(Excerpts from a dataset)

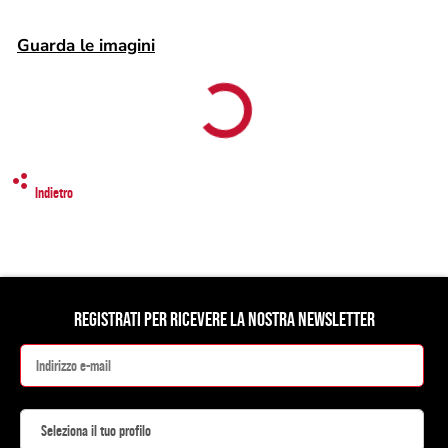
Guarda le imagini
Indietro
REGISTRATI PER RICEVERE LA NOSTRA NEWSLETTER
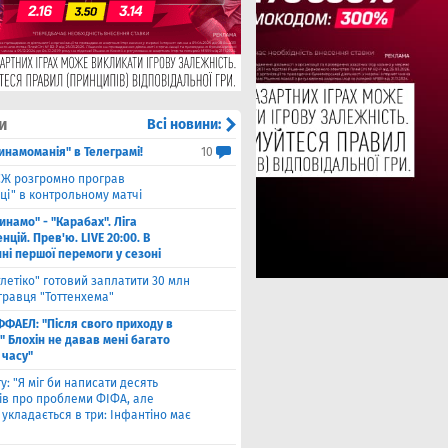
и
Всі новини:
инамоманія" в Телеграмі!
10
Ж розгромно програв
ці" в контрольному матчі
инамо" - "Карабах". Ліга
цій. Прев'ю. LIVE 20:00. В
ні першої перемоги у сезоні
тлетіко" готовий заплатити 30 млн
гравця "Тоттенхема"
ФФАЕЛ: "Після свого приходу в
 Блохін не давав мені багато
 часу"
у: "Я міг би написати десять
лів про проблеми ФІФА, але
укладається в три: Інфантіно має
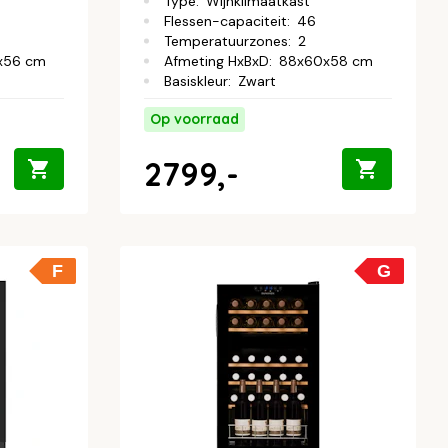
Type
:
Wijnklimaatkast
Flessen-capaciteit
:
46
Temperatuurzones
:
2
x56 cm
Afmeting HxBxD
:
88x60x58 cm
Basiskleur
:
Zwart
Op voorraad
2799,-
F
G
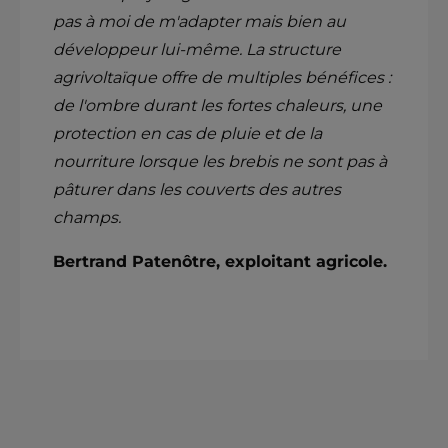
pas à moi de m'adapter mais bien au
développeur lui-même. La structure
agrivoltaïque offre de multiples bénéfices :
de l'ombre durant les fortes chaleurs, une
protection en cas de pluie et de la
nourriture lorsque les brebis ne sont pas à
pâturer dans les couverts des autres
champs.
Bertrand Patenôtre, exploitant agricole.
==
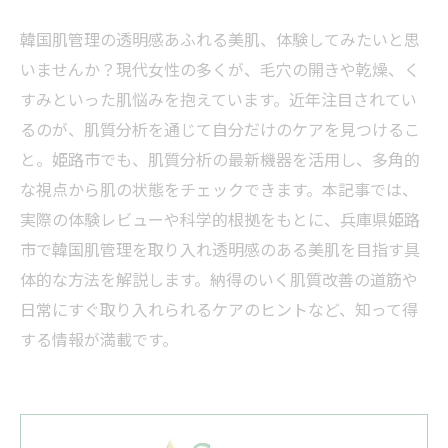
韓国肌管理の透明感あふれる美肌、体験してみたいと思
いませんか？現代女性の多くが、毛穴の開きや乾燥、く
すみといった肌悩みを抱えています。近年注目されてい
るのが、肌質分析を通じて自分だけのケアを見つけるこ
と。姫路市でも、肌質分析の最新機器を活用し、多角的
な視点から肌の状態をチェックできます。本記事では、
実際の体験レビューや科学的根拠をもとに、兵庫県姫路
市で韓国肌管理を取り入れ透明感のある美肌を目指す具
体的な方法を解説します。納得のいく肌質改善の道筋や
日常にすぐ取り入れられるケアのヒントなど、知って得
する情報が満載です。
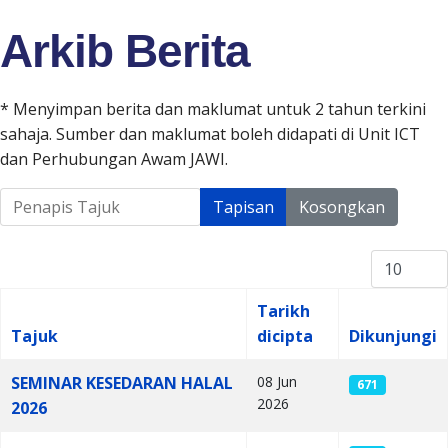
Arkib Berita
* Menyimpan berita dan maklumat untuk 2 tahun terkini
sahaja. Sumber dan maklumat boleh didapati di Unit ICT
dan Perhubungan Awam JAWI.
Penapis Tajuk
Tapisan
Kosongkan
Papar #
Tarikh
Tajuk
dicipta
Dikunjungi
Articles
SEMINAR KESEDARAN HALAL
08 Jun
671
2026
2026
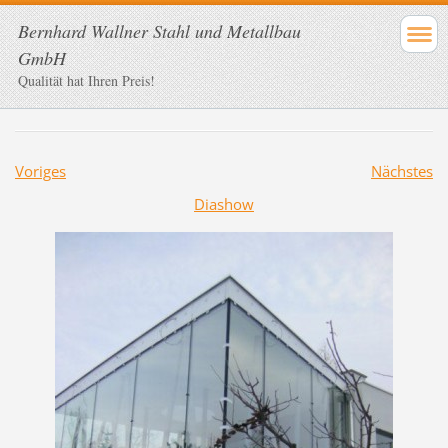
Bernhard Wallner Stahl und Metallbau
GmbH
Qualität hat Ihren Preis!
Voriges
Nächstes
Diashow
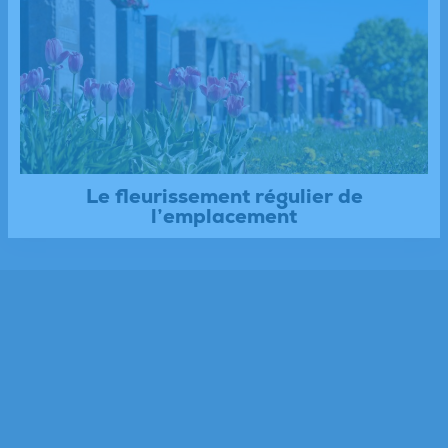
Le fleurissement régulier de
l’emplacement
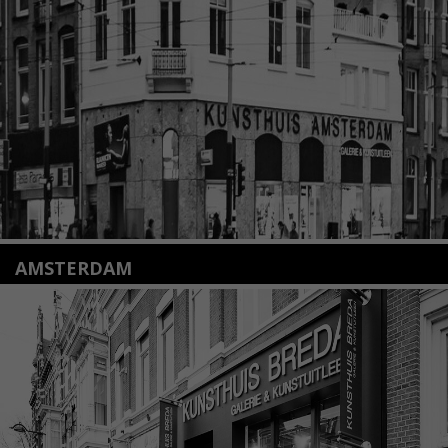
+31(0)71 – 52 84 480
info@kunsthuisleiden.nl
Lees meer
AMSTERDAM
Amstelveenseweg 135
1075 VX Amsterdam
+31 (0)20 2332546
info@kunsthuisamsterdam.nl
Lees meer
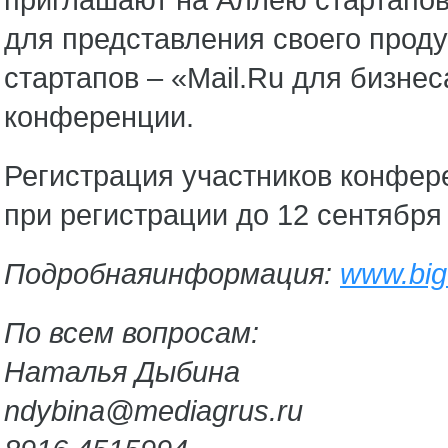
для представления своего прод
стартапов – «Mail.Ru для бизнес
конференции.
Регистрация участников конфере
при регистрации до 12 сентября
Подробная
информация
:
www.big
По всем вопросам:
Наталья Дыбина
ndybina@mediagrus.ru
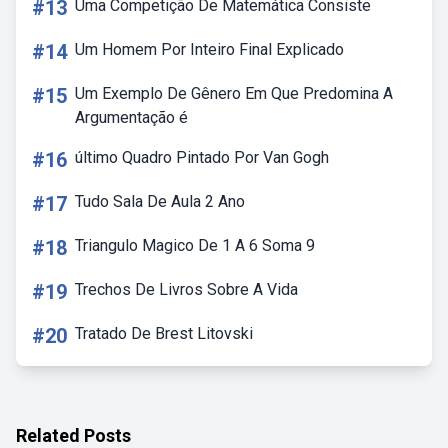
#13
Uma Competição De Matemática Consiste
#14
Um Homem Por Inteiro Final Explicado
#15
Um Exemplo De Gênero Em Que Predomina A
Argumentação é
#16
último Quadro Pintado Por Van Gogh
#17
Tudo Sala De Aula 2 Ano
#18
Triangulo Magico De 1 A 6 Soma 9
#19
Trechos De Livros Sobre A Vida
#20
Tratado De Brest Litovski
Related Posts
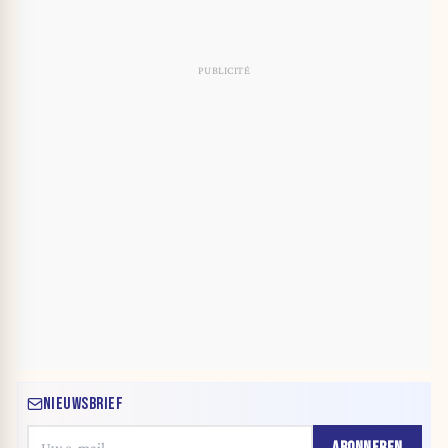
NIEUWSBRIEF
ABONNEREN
--
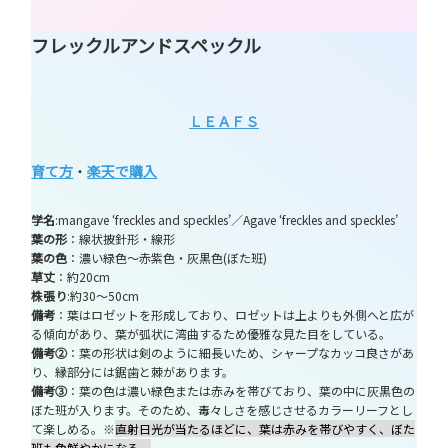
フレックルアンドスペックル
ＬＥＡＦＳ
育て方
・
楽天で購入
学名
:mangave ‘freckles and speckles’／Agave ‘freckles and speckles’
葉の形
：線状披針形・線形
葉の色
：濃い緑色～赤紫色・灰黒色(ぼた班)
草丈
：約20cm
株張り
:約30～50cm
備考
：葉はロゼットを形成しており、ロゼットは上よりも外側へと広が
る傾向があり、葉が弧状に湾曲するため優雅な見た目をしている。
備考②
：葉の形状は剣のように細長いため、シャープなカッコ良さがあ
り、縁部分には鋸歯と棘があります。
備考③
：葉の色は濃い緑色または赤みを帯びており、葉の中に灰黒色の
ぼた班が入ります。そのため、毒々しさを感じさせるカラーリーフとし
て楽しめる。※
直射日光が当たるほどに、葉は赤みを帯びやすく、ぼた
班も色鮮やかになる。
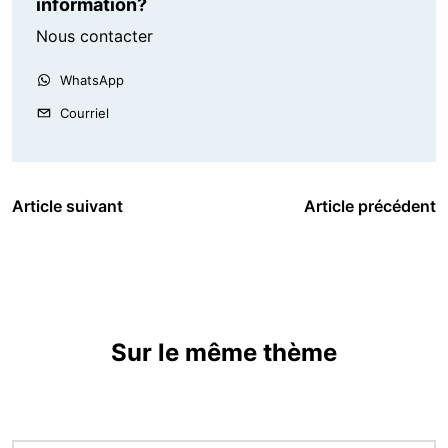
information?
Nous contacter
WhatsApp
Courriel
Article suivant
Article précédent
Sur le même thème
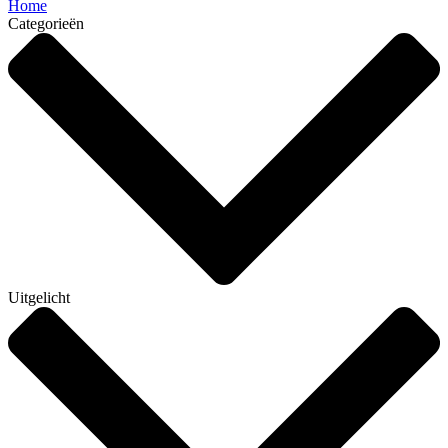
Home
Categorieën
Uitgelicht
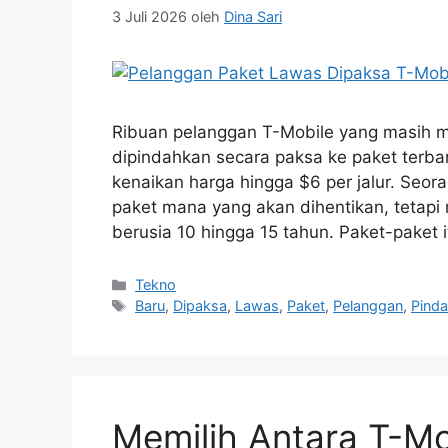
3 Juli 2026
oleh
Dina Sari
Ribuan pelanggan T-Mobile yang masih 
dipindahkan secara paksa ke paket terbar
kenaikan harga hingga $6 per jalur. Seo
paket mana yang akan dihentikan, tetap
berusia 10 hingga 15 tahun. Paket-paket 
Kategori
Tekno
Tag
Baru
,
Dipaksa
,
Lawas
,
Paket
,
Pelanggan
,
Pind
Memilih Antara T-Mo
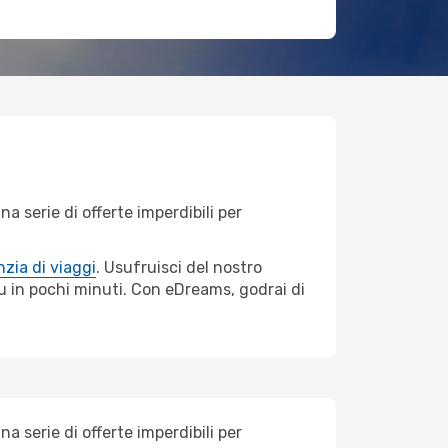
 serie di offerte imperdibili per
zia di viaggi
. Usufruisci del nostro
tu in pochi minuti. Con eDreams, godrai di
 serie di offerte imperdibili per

## Assignment:
Although the records hold pictures, the copy must not; give again exactly the lines from the one with "Guarda le imagini" through the one with "développeur lui-même. La structure".

## Exercise answer:
Guarda le imagini
Indietro
REGISTRATI PER RICEVERE LA NOSTRA NEWSLETTER
и
Всі новини:
инамоманія" в Телеграмі!
10
Ж розгромно програв
ці" в контрольному матчі
инамо" - "Карабах". Ліга
цій. Прев'ю. LIVE 20:00. В
ні першої перемоги у сезоні
тлетіко" готовий заплатити 30 млн
гравця "Тоттенхема"
ФФАЕЛ: "Після свого приходу в
 Блохін не давав мені багато
 часу"
у: "Я міг би написати десять
лів про проблеми ФІФА, але
укладається в три: Інфантіно має
Type
:
Wijnklimaatkast
Flessen-capaciteit
:
46
Temperatuurzones
:
2
x56 cm
Afmeting HxBxD
:
88x60x58 cm
Basiskleur
:
Zwart
Op voorraad
2799,-
F
G
pas à moi de m'adapter mais bien au
développeur lui-même. La structure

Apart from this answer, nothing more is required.